Die Grundkonzeption eines Botschaftsgebäudes der Bundesrepublik Deutschland wurde anhand der Abwägung entwickelt, wie harmonisch sich die Baumaßnahmen in das vorgefundene -in diesem Fall für die Zukunft projektierte- Umfeld einfügen, und wie sehr dem Bedürfnis nach Repräsentation Rechnung getragen wird.
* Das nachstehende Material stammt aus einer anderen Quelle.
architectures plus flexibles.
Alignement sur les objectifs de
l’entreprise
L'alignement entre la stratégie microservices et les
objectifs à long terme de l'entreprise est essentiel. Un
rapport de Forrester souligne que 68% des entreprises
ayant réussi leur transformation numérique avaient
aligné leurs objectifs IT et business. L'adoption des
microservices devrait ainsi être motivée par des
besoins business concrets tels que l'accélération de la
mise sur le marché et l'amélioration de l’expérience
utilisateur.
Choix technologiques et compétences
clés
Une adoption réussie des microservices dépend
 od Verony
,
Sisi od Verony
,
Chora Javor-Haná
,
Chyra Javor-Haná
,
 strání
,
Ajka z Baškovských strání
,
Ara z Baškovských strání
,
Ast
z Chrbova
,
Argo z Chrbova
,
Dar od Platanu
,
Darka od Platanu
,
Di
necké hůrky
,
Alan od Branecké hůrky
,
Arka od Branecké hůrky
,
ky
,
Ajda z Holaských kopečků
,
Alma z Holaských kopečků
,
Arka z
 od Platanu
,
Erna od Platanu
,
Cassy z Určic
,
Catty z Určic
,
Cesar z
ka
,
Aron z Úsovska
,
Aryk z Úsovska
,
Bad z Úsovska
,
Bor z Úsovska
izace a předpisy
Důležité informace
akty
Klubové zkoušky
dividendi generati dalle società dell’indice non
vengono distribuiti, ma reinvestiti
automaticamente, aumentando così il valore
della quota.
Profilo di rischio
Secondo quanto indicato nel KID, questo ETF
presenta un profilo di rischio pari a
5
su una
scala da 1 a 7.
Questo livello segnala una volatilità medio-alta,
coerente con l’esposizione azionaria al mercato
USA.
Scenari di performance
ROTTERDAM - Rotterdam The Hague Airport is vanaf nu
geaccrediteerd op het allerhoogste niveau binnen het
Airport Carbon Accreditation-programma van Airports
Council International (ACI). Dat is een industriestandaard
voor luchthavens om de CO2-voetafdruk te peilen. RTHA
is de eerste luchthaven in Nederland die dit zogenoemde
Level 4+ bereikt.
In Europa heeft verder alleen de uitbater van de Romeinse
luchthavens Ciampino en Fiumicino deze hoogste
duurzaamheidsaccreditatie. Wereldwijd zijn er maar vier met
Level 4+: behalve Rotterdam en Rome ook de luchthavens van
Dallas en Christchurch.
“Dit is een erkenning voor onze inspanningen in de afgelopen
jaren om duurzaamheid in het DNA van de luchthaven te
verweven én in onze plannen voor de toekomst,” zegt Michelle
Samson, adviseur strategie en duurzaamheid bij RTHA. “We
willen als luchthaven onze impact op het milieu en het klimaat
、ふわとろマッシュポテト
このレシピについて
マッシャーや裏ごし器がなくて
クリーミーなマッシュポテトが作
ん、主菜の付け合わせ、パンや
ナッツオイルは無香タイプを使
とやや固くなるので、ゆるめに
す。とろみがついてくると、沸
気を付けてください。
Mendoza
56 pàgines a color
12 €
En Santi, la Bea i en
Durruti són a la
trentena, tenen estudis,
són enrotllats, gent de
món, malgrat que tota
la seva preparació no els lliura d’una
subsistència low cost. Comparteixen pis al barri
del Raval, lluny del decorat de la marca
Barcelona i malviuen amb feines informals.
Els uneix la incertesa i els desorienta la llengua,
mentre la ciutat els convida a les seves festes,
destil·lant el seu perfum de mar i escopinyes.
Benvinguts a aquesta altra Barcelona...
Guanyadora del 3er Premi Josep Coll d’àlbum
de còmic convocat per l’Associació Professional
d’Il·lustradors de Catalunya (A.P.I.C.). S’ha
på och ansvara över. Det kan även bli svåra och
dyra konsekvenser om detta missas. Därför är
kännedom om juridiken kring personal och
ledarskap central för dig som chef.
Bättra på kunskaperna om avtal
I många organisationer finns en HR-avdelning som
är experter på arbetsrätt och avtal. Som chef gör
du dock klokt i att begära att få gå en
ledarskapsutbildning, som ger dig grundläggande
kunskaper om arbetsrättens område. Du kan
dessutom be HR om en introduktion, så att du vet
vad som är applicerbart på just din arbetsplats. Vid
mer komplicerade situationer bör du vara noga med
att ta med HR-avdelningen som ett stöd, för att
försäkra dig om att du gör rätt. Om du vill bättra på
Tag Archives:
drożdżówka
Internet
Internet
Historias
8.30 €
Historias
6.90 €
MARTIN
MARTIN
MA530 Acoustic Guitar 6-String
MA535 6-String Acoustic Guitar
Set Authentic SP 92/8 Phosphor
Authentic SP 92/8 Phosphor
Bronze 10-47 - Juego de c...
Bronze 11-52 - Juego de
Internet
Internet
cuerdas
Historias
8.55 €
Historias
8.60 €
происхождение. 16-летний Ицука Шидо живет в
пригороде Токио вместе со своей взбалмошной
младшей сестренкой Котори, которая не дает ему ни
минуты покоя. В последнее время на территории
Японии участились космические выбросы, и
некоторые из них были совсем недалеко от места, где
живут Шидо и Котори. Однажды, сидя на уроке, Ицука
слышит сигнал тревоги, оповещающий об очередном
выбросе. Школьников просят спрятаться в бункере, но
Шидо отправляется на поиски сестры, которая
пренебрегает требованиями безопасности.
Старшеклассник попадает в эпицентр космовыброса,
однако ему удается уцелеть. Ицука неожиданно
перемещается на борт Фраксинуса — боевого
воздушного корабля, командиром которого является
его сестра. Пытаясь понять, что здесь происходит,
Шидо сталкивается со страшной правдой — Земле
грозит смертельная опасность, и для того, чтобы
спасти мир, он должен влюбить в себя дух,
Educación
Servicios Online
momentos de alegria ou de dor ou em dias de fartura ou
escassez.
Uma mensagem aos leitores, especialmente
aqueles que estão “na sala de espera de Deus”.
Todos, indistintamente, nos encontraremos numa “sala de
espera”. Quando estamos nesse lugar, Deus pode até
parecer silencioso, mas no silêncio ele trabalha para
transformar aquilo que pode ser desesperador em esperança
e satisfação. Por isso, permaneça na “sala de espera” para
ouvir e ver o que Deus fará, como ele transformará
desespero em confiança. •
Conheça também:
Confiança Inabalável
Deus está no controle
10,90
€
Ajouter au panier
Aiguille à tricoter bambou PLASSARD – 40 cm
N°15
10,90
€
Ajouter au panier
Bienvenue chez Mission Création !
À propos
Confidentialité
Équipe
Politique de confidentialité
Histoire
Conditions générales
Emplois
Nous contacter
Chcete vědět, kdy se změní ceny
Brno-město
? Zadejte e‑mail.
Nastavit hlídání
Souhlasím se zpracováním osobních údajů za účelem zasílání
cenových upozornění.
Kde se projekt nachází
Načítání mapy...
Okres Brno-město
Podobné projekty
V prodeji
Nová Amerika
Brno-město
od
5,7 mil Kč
Eine angemessene Außendarstellung der Baumassen und der Gebäudehülle stellt ein Qualitätsmerkmal deutscher Diplomatie dar.

Es fällt nicht schwer, sich die Zukunft des landschaftlich reizvollen Stadtteils als von privatem und öffentlichem Grün durchzogenem Areal mit villenartiger Bebauung vorzustellen. Somit wurde eine dieser Zukunft angemessene Körnung der Bebauung gewählt, die aus räumlich klar separierten Baukörpern für Kanzlei und Residenz besteht.

Diese stehen in einer eindeutigen geometrischen Ordnung zueinander und zeigen so ihre Zusammengehörigkeit. Gleichzeitig können die Außenanlagen die Baukörper frei umfließen und den Charakter eines Landschaftspark-artigen Villengartens annehmen. Aus der Anordnung der Baukörper auf dem Grundstück ergeben sich die für ein gutes Funktionieren der Anlage entscheidenden Zusammenhänge:

- direkte und repräsentative Zugänge von Visastelle und Büronutzung der Kanzlei

- angemessene Privatheit der Residenz

- Zonierung der Außenbereiche in Vorfahrt, Visahof und

Mitarbeitergarten, repräsentativer und privater Residenzgarten

Durch die Bildung von geschosshohen Terrassen zum optimalen Einfügen in die Topographie wird ein hohes Maß an Privatheit der unterschiedlichen Funktionsbereiche erreicht. Um den Charakter eines Landschaftsparkes aufrechtzuerhalten, und die reizvolle Aussicht aus der Residenz in den Park zu gewährleisten wird bewusst auf eine oberirdische Parkierung auf dem Grundstück verzichtet.